The generational gap between these two cards is immediately apparent. The Asus RTX 5070 is built on Nvidia's newer Blackwell architecture, while the Palit RTX 4070 Ti Super belongs to the previous Ada Lovelace generation. Both are fabricated on a 5 nm process node, yet the transistor counts tell a surprising story: the 4070 Ti Super packs 76,300 million transistors against the RTX 5070's 31,100 million. This reflects a fundamentally different die design — Blackwell achieves its capabilities through architectural efficiency rather than sheer silicon area, whereas Ada Lovelace relies on a much larger, more transistor-dense chip.
Power efficiency is where the RTX 5070 makes a compelling case. Its 250W TDP is notably lower than the 4070 Ti Super's 285W, meaning it draws less power from the system and generates less heat under load — a meaningful advantage for smaller builds, systems with modest PSUs, or users mindful of long-term energy costs. The RTX 5070 also steps up to PCIe 5.0 versus the 4070 Ti Super's PCIe 4.0, offering greater theoretical interface bandwidth, though in current real-world use this distinction rarely creates a bottleneck.

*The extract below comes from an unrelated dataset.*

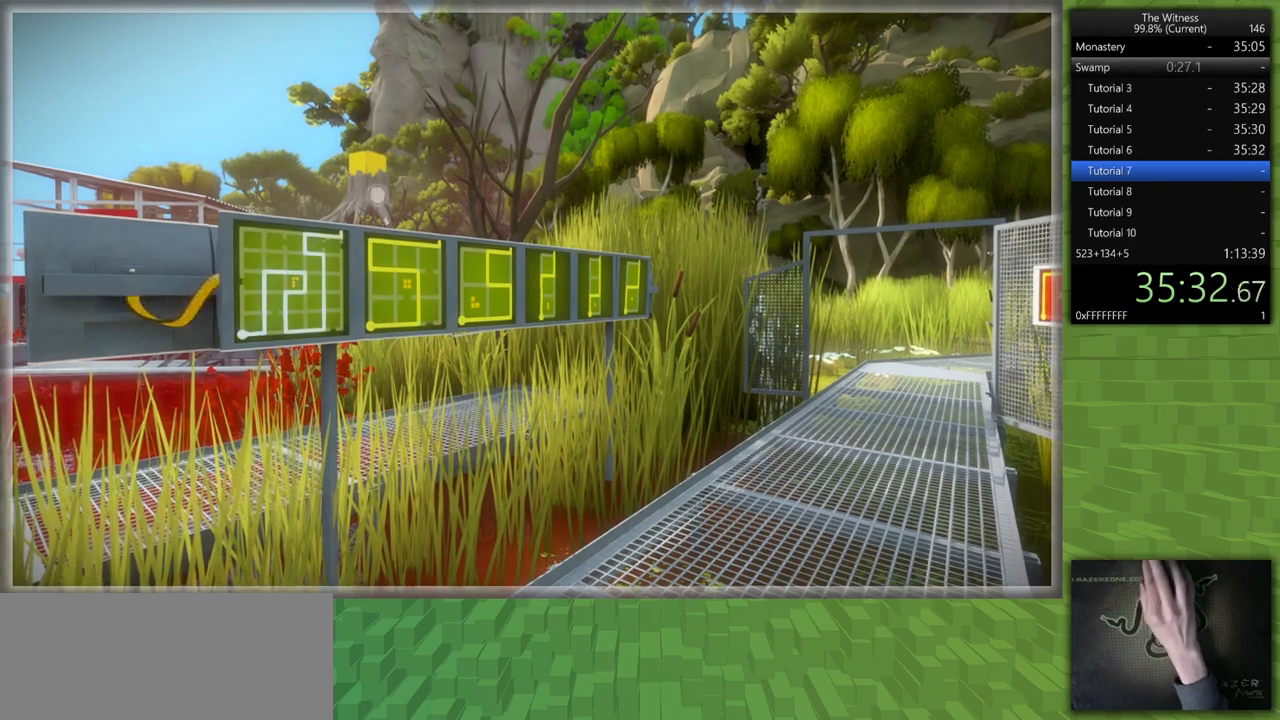
{"keys": ["a", "shift"], "mouse": [], "events": [[33, "mouse_left", "up"], [33, "mouse_right", "up"], [33, "s", "down"], [83, "s", "up"]]}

Physically, the RTX 5070 is the more compact card at 249 mm in length compared to the 4070 Ti Super's 294 mm, giving it a tangible advantage in smaller or mid-tower cases where clearance is tight. On general characteristics, the Asus RTX 5070 holds the edge: it runs cooler, draws less power, fits more easily into compact builds, and represents the newer platform — all without any disadvantage in this specific category.